People in Çatalhöyük used assorted varieties of exactly this material.

“Bast fibres were used for thousands of years to make rope, thread, and in turn also yarn and cloth,” says Bender Jørgensen.

A fibre sample from a basket turned out to be made of grass, but several of the textiles are clearly made of bast fibre from oak trees. They are also the oldest preserved woven fabrics in the world.

Bast fibre is found between the bark and the wood in trees such as willow, oak or linden. The people from Catalhöyük used oak bark, and thus fashioned their clothes from the bark of trees that they found in their surroundings. They also used oak timber as a building material for their homes, and people undoubtedly harvested the bast fibres when trees were felled.

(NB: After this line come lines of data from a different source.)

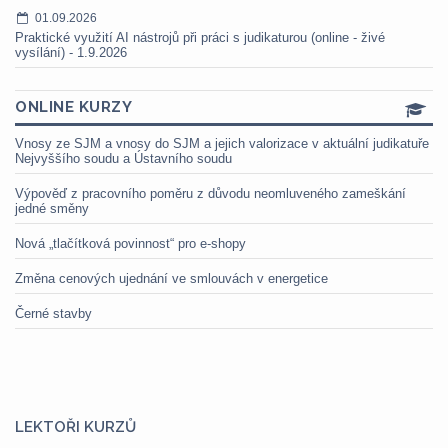
01.09.2026
Praktické využití AI nástrojů při práci s judikaturou (online - živé
vysílání) - 1.9.2026
ONLINE KURZY
Vnosy ze SJM a vnosy do SJM a jejich valorizace v aktuální judikatuře
Nejvyššího soudu a Ústavního soudu
Výpověď z pracovního poměru z důvodu neomluveného zameškání
jedné směny
Nová „tlačítková povinnost“ pro e-shopy
Změna cenových ujednání ve smlouvách v energetice
Černé stavby
LEKTOŘI KURZŮ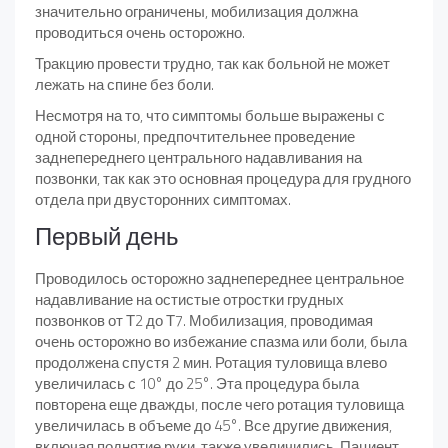
значительно ограничены, мобилизация должна
проводиться очень осторожно.
Тракцию провести трудно, так как больной не может
лежать на спине без боли.
Несмотря на то, что симптомы больше выражены с
одной стороны, предпочтительнее проведение
заднепереднего центрального надавливания на
позвонки, так как это основная процедура для грудного
отдела при двусторонних симптомах.
Первый день
Проводилось осторожно заднепереднее центральное
надавливание на остистые отростки грудных
позвонков от Т2 до Т7. Мобилизация, проводимая
очень осторожно во избежание спазма или боли, была
продолжена спустя 2 мин. Ротация туловища влево
увеличилась с 10° до 25°. Эта процедура была
повторена еще дважды, после чего ротация туловища
увеличилась в объеме до 45°. Все другие движения,
включая поднятие руки, также увеличились. Пациент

Antoinette Rast-Eicher et al, The use of local fibres for textiles at Neolithic Çatalhöyük, Antiquity (2021). DOI: 10.15184/aqy.2021.89

Woven textiles from Çatalhöyük in southern Anatolia are among the earliest-known examples of weaving in the Near East and Europe. Studies of material excavated in the 1960s identified the fibres as flax. New scanning electron microscope analysis, however, shows these fibres—and others from more recent excavations at the site—to be made from locally sourced oak bast. This result is consistent with the near absence of flax seeds at Çatalhöyük, and suggests there was no need for the importation of fibres from elsewhere; it also questions the date at which domesticated flax was first used for fibres. These findings shed new light on early textile production in the Neolithic, suggesting that tree bast played a more significant role than previously recognised.